During the last week in January, Brian Mitchell 00MBA/MPH, associate dean of the Full-Time MBA Program, gathered with a dozen students to discuss On Race, a book by Howard Zinn. It was Mitchell’s current choice for his “Core Values Reading Series,” an informal group that gathers four times a year (after a break, so that students have time to read) to review books that align with Goizueta’s core values. “These core values don’t just exist in business school, but in life as well,” explains Mitchell, who manages the academic, international, and leadership components of the full-time MBA program. “We see the student experience in a holistic way.”

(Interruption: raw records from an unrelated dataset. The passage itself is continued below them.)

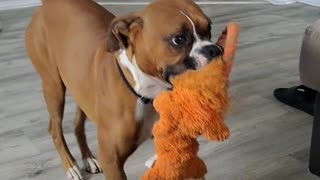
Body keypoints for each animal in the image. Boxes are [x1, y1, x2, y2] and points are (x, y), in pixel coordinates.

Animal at [25, 0, 224, 179]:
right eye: (178, 39)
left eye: (209, 28)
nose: (215, 49)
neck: (146, 92)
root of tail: (46, 5)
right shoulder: (111, 160)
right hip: (54, 87)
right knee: (54, 128)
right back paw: (71, 166)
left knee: (77, 123)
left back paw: (88, 158)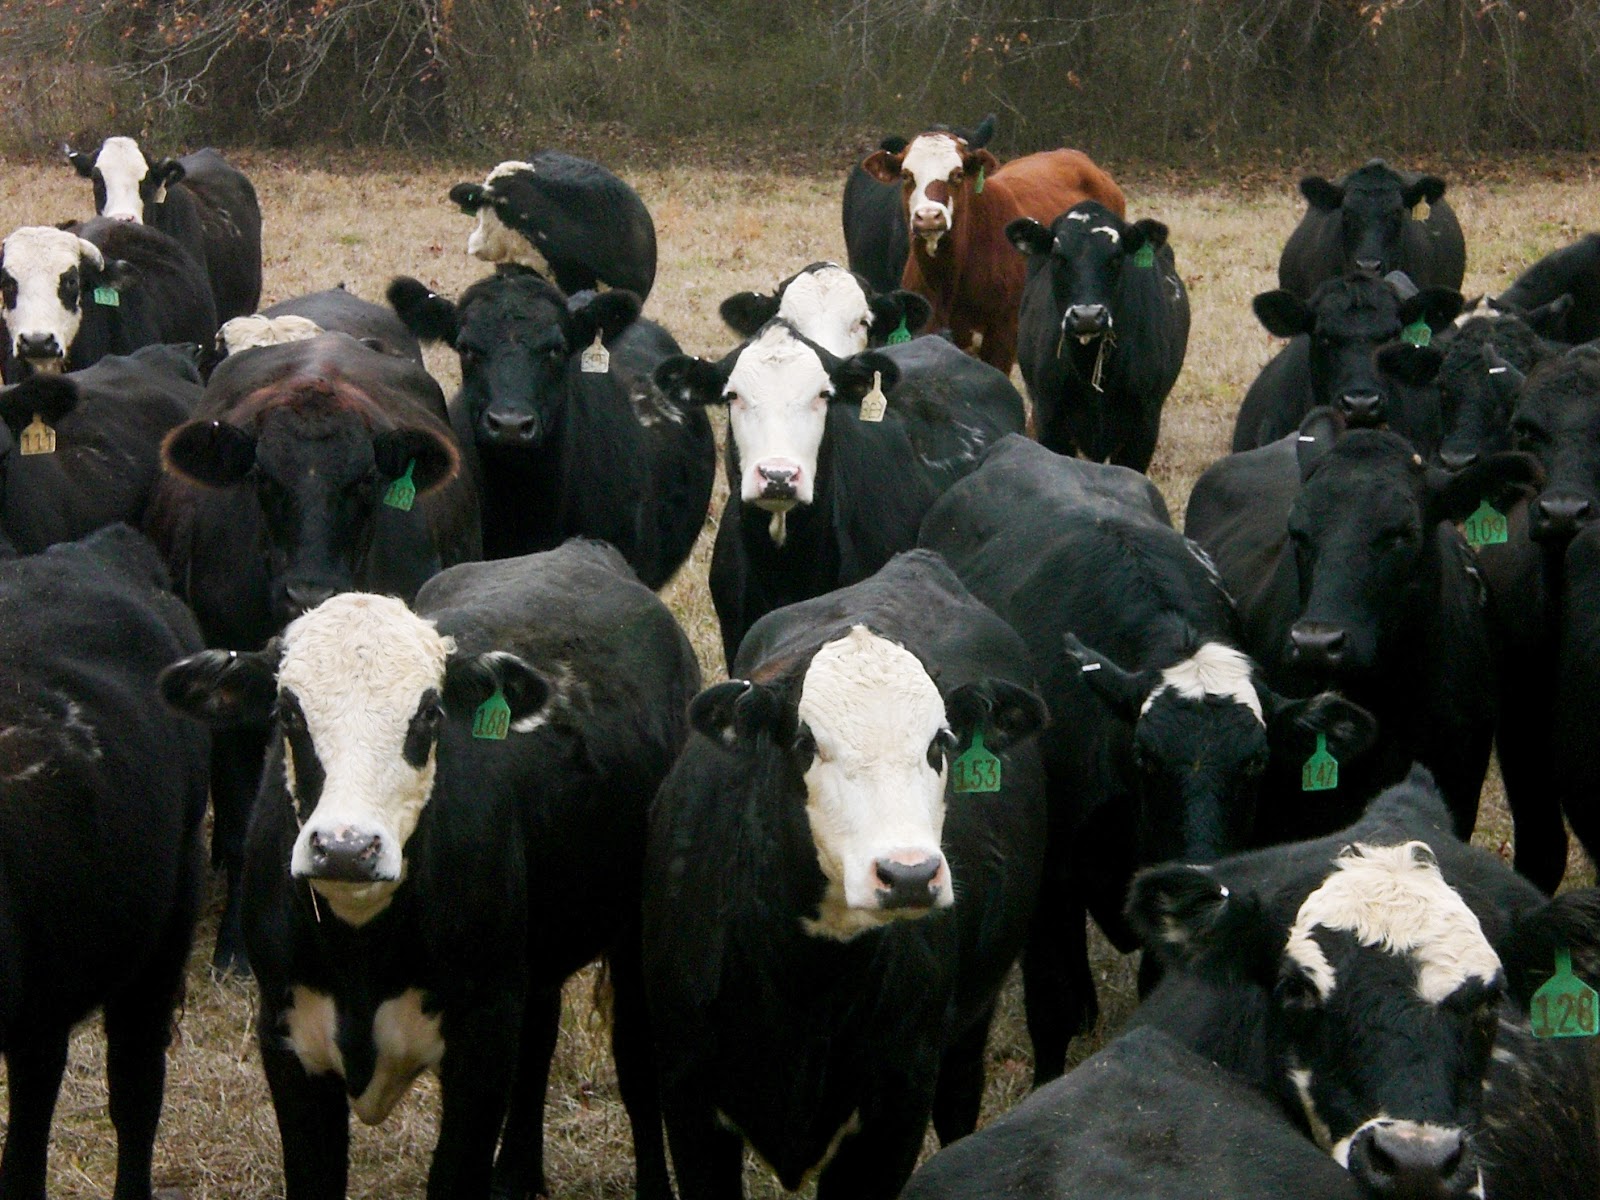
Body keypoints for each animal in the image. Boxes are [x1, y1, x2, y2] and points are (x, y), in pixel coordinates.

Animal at [160, 540, 698, 1200]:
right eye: (288, 712)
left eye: (429, 713)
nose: (346, 847)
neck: (361, 945)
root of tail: (580, 548)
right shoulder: (285, 1035)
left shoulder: (481, 1042)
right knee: (541, 1033)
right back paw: (516, 1175)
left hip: (632, 933)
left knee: (637, 1062)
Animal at [644, 549, 1048, 1200]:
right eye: (806, 742)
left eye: (940, 742)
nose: (908, 875)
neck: (804, 982)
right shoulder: (686, 1094)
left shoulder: (897, 1108)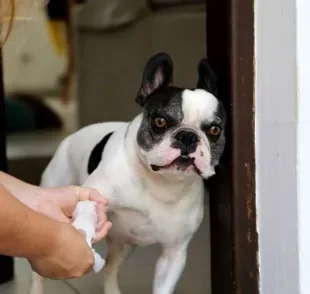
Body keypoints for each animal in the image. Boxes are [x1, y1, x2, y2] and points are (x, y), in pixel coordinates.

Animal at [30, 52, 225, 294]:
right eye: (160, 121)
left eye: (215, 130)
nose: (188, 136)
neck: (161, 183)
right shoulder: (93, 194)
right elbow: (87, 211)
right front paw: (83, 231)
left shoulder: (173, 254)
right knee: (38, 275)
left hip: (123, 244)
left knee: (110, 268)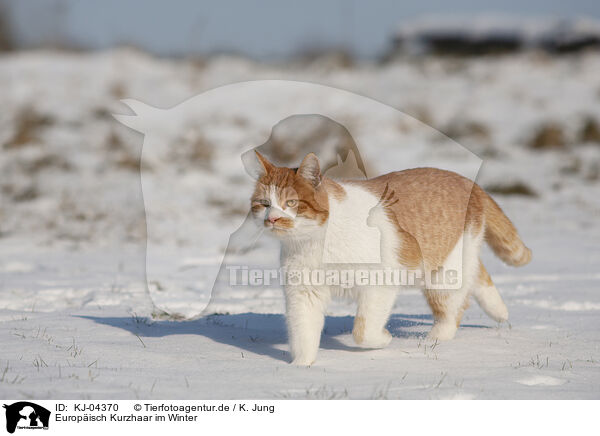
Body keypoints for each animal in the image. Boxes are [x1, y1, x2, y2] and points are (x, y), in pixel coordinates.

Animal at [251, 152, 532, 366]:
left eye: (291, 203)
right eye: (264, 203)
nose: (272, 219)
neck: (315, 242)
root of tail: (468, 181)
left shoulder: (379, 282)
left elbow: (363, 331)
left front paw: (385, 339)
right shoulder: (304, 294)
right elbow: (303, 335)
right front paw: (300, 369)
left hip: (442, 276)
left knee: (452, 311)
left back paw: (434, 339)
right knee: (479, 275)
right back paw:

For the past five years, Mitchell’s Reading Series has helped students open their minds to new things. He introduces first-year students to the series by offering them What Got You Here Won’t Get You There , by Marshall Goldsmith, a book that showcases the core value of “rigor” and helps students avoid “resting on the laurels of their past success,” says Mitchell. Over the upcoming spring break, The Art of Happiness: A Handbook for Living , by the Dalai Lama (core value: accountability) suggests to students that there is more to life than big job titles and paychecks. “It’s a great book for students who are about to graduate,” notes Mitchell.
Given that the group’s latest meeting coincided with Martin Luther King Jr. Day and preceded Black History Month, On Race centered on the core value of diversity. The MBA students were impressed by how students at black colleges organized sit-ins without the benefit of social media. And that in the face of something so “blatantly wrong,” said one student, the protests were still peaceful.